Starting at the top of the listing below, copy each line exactly, stopping after the line that contains "Performance and limits".

§ **AVAILABLE DATA**:
****

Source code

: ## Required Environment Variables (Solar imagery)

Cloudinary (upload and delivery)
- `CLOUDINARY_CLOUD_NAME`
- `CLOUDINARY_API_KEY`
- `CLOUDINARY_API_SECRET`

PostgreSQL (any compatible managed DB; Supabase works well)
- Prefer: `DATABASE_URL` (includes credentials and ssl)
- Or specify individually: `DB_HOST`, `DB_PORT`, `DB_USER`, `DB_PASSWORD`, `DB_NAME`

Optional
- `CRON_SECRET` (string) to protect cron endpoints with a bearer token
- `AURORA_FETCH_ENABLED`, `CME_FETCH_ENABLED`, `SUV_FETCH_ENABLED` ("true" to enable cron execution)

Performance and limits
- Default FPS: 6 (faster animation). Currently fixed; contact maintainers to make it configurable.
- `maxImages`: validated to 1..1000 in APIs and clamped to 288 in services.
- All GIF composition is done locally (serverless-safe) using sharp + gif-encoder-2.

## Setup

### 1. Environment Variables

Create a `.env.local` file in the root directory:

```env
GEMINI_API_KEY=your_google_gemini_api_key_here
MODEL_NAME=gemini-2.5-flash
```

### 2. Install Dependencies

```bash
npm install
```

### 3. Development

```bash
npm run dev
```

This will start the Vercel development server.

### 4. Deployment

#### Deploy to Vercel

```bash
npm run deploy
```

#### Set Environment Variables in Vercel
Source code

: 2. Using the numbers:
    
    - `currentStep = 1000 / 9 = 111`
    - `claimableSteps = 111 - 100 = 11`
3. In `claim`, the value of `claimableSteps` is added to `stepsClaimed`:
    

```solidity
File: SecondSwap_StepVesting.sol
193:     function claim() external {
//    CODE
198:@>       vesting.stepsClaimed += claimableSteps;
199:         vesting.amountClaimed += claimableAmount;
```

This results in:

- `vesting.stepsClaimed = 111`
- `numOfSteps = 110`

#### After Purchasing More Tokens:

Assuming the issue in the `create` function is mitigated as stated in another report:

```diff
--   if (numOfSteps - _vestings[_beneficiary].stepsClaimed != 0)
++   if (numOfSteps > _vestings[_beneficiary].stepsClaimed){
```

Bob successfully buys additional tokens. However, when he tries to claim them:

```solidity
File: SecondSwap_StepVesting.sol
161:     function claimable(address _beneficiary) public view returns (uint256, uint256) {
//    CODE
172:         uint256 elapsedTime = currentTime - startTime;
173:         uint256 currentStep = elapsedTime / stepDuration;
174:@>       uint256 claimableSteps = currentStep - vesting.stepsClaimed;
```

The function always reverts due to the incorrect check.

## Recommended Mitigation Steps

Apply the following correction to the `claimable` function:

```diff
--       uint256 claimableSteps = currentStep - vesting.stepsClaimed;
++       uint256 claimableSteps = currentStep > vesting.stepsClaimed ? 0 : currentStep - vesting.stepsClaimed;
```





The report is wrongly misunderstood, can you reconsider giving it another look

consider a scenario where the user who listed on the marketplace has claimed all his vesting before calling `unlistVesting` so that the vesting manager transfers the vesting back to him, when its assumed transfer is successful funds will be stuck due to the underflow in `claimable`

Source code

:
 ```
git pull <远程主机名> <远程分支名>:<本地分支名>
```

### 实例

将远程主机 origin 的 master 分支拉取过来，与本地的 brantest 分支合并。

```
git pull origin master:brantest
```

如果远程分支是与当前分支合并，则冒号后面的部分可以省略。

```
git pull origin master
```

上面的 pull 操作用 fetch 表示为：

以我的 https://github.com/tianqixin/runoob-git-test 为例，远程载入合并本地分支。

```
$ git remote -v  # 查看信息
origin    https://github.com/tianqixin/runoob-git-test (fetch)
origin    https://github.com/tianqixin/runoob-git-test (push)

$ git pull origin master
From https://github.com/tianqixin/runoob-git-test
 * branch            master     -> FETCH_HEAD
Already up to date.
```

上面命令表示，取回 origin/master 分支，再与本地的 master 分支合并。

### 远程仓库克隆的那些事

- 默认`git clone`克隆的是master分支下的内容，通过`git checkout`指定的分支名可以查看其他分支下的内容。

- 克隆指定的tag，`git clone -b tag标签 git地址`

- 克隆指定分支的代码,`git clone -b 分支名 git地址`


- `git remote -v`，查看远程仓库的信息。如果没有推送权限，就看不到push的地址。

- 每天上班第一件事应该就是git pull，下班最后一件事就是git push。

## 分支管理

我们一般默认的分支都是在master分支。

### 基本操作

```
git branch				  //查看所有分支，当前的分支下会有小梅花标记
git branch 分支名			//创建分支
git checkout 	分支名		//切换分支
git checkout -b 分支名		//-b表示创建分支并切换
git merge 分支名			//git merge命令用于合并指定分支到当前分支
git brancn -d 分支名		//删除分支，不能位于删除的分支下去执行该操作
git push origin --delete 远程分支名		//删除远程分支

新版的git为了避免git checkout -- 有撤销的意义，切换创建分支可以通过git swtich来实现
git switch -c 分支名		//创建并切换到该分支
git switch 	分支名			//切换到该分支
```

****

§ **TASK ANSWER**:
Source code

: ## Required Environment Variables (Solar imagery)

Cloudinary (upload and delivery)
- `CLOUDINARY_CLOUD_NAME`
- `CLOUDINARY_API_KEY`
- `CLOUDINARY_API_SECRET`

PostgreSQL (any compatible managed DB; Supabase works well)
- Prefer: `DATABASE_URL` (includes credentials and ssl)
- Or specify individually: `DB_HOST`, `DB_PORT`, `DB_USER`, `DB_PASSWORD`, `DB_NAME`

Optional
- `CRON_SECRET` (string) to protect cron endpoints with a bearer token
- `AURORA_FETCH_ENABLED`, `CME_FETCH_ENABLED`, `SUV_FETCH_ENABLED` ("true" to enable cron execution)

Performance and limits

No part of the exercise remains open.